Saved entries
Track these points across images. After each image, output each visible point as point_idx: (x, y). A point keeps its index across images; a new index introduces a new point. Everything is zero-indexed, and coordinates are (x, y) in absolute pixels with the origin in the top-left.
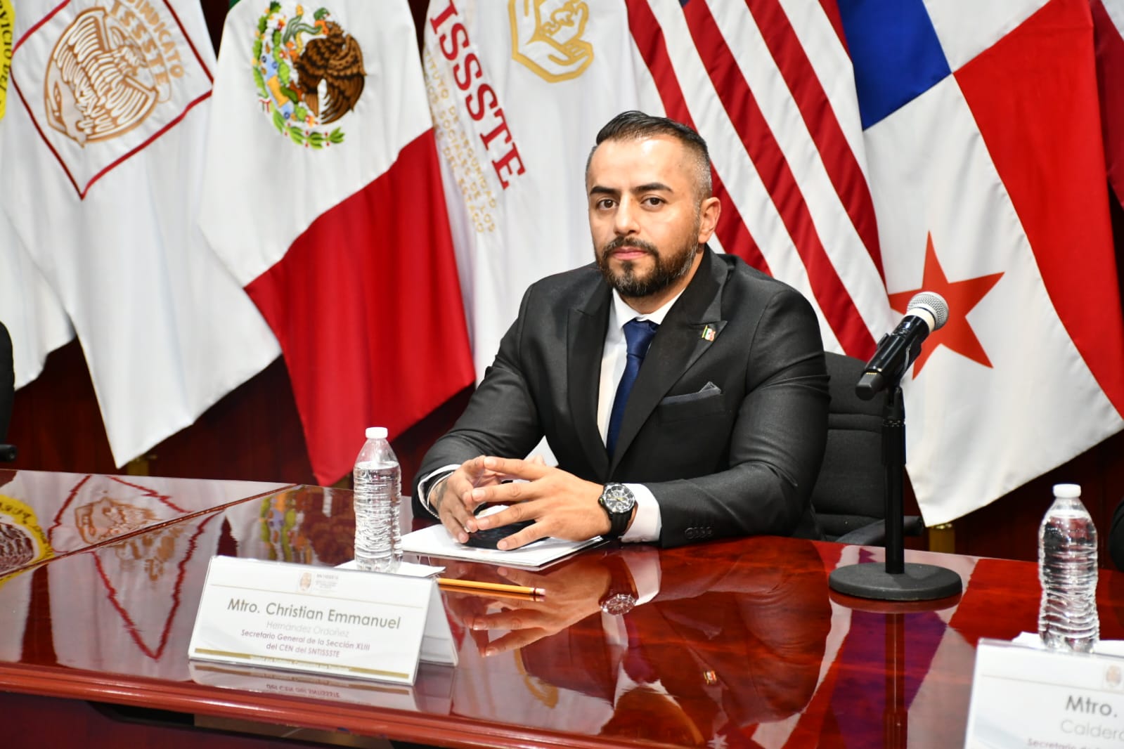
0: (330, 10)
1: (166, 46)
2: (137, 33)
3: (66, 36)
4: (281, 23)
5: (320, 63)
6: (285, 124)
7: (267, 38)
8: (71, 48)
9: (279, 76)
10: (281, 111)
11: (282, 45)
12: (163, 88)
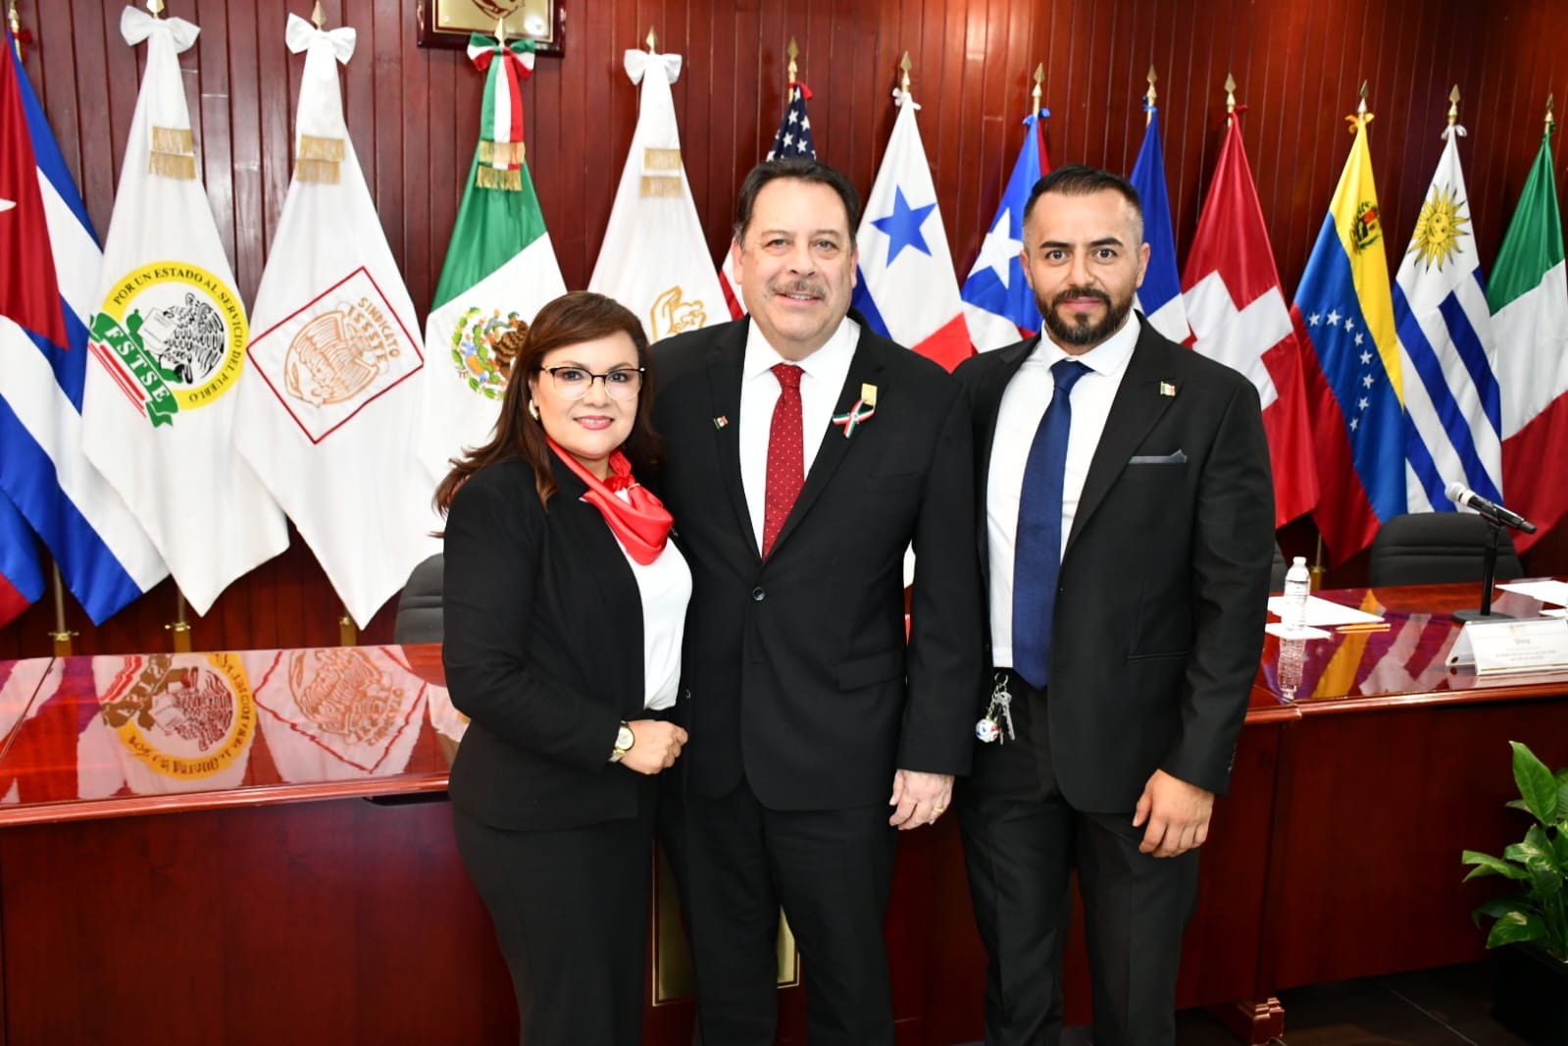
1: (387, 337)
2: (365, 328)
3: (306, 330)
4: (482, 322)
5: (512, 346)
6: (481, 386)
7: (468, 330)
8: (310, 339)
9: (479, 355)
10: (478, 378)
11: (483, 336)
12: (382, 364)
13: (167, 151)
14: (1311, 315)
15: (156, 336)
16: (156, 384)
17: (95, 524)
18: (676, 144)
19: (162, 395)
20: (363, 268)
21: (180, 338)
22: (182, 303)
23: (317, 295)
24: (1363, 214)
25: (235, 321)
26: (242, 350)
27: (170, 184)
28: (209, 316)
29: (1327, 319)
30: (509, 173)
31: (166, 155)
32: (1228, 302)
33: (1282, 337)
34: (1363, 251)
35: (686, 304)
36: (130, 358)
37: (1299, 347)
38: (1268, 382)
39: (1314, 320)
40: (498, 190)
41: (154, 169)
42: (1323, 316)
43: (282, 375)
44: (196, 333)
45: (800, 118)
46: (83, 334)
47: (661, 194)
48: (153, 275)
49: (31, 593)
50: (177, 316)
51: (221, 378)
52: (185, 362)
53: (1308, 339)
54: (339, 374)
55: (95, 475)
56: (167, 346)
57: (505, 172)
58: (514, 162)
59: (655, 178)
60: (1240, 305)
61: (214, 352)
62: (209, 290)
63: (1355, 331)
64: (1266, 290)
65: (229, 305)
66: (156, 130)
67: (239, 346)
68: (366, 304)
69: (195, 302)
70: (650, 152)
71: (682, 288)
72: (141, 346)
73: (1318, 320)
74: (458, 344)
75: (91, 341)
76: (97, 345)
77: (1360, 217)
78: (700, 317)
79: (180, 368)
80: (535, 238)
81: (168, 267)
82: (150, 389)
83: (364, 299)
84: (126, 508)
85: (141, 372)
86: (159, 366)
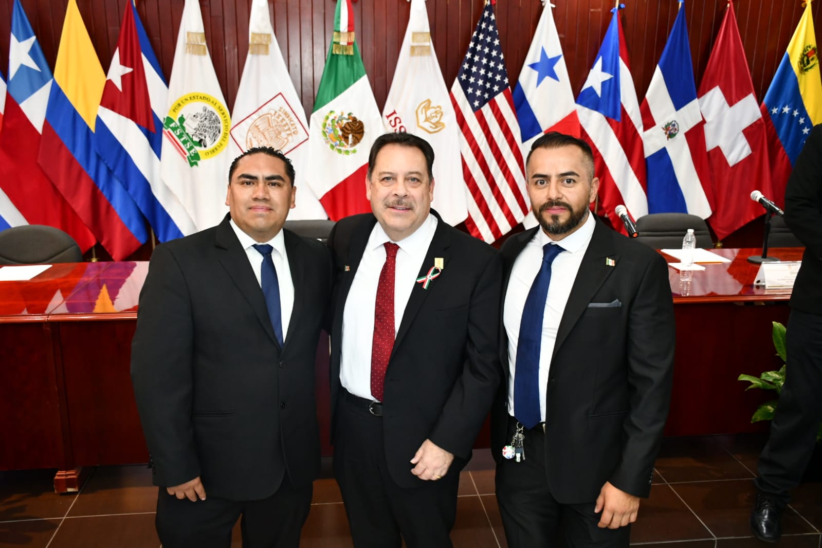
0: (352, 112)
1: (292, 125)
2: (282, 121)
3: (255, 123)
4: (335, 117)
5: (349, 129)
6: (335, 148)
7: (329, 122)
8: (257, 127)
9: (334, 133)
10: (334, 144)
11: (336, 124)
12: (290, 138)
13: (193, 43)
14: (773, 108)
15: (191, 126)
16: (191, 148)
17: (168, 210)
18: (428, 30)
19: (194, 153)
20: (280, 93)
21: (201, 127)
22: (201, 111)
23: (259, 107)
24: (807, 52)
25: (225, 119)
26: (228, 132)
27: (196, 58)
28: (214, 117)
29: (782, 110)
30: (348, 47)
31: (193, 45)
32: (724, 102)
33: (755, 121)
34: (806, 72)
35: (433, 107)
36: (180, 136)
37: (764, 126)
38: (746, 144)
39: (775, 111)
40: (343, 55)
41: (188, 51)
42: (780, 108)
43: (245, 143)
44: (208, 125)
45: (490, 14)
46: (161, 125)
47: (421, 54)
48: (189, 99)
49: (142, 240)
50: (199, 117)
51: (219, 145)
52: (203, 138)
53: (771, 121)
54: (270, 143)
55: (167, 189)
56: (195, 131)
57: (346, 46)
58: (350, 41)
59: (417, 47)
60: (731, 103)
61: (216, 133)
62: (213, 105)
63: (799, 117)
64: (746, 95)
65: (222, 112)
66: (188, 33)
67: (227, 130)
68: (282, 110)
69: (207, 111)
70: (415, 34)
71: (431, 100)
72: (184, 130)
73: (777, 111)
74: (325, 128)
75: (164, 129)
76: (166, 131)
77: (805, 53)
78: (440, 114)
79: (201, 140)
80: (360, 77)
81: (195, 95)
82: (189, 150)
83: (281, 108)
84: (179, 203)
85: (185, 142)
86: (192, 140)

_Brief:_ Transcribe the data completely. No pictures should appear in the transcription.

_Output below:_
Track these points across images. After each image, output each visible point as point_idx: (x, y). A point keeps its index across images; a new index introduces a new point. Everything is zero-indexed, and coordinates are (x, y) in absolute pixels with the origin in the top-left.
0: (330, 10)
1: (166, 46)
2: (137, 33)
3: (66, 36)
4: (281, 23)
5: (320, 63)
6: (285, 124)
7: (267, 38)
8: (71, 48)
9: (279, 76)
10: (281, 111)
11: (282, 45)
12: (163, 88)
1: (387, 337)
2: (365, 328)
3: (306, 330)
4: (482, 322)
5: (512, 346)
6: (481, 386)
7: (468, 330)
8: (310, 339)
9: (479, 355)
10: (478, 378)
11: (483, 336)
12: (382, 364)
13: (167, 151)
14: (1311, 315)
15: (156, 336)
16: (156, 384)
17: (95, 524)
18: (676, 144)
19: (162, 395)
20: (363, 268)
21: (180, 338)
22: (182, 303)
23: (317, 295)
24: (1363, 214)
25: (235, 321)
26: (242, 350)
27: (170, 184)
28: (209, 316)
29: (1327, 319)
30: (509, 173)
31: (166, 155)
32: (1228, 302)
33: (1282, 337)
34: (1363, 251)
35: (686, 304)
36: (130, 358)
37: (1299, 347)
38: (1268, 382)
39: (1314, 320)
40: (498, 190)
41: (154, 169)
42: (1323, 316)
43: (282, 375)
44: (196, 333)
45: (800, 118)
46: (83, 334)
47: (661, 194)
48: (153, 275)
49: (31, 593)
50: (177, 316)
51: (221, 378)
52: (185, 362)
53: (1308, 339)
54: (339, 374)
55: (95, 475)
56: (167, 346)
57: (505, 172)
58: (514, 162)
59: (655, 178)
60: (1240, 305)
61: (214, 352)
62: (209, 290)
63: (1355, 331)
64: (1266, 290)
65: (229, 305)
66: (156, 130)
67: (239, 346)
68: (366, 304)
69: (195, 302)
70: (650, 152)
71: (682, 288)
72: (141, 346)
73: (1318, 320)
74: (458, 344)
75: (91, 341)
76: (97, 345)
77: (1360, 217)
78: (700, 317)
79: (180, 368)
80: (535, 238)
81: (168, 267)
82: (150, 389)
83: (364, 299)
84: (126, 508)
85: (141, 372)
86: (159, 366)
0: (352, 112)
1: (292, 125)
2: (282, 121)
3: (255, 123)
4: (335, 117)
5: (349, 129)
6: (335, 148)
7: (329, 122)
8: (257, 127)
9: (334, 133)
10: (334, 144)
11: (336, 124)
12: (290, 138)
13: (193, 43)
14: (773, 108)
15: (191, 126)
16: (191, 148)
17: (168, 210)
18: (428, 30)
19: (194, 153)
20: (280, 93)
21: (201, 127)
22: (201, 111)
23: (259, 107)
24: (807, 52)
25: (225, 119)
26: (228, 132)
27: (196, 58)
28: (214, 117)
29: (782, 110)
30: (348, 47)
31: (193, 45)
32: (724, 102)
33: (755, 121)
34: (806, 72)
35: (433, 107)
36: (180, 136)
37: (764, 126)
38: (746, 144)
39: (775, 111)
40: (343, 55)
41: (188, 51)
42: (780, 108)
43: (245, 143)
44: (208, 125)
45: (490, 14)
46: (161, 125)
47: (421, 54)
48: (189, 99)
49: (142, 240)
50: (199, 117)
51: (219, 145)
52: (203, 138)
53: (771, 121)
54: (270, 143)
55: (167, 189)
56: (195, 131)
57: (346, 46)
58: (350, 41)
59: (417, 47)
60: (731, 103)
61: (216, 133)
62: (213, 105)
63: (799, 117)
64: (746, 95)
65: (222, 112)
66: (188, 33)
67: (227, 130)
68: (282, 110)
69: (207, 111)
70: (415, 34)
71: (431, 100)
72: (184, 130)
73: (777, 111)
74: (325, 128)
75: (164, 129)
76: (166, 131)
77: (805, 53)
78: (440, 114)
79: (201, 140)
80: (360, 77)
81: (195, 95)
82: (189, 150)
83: (281, 108)
84: (179, 203)
85: (185, 142)
86: (192, 140)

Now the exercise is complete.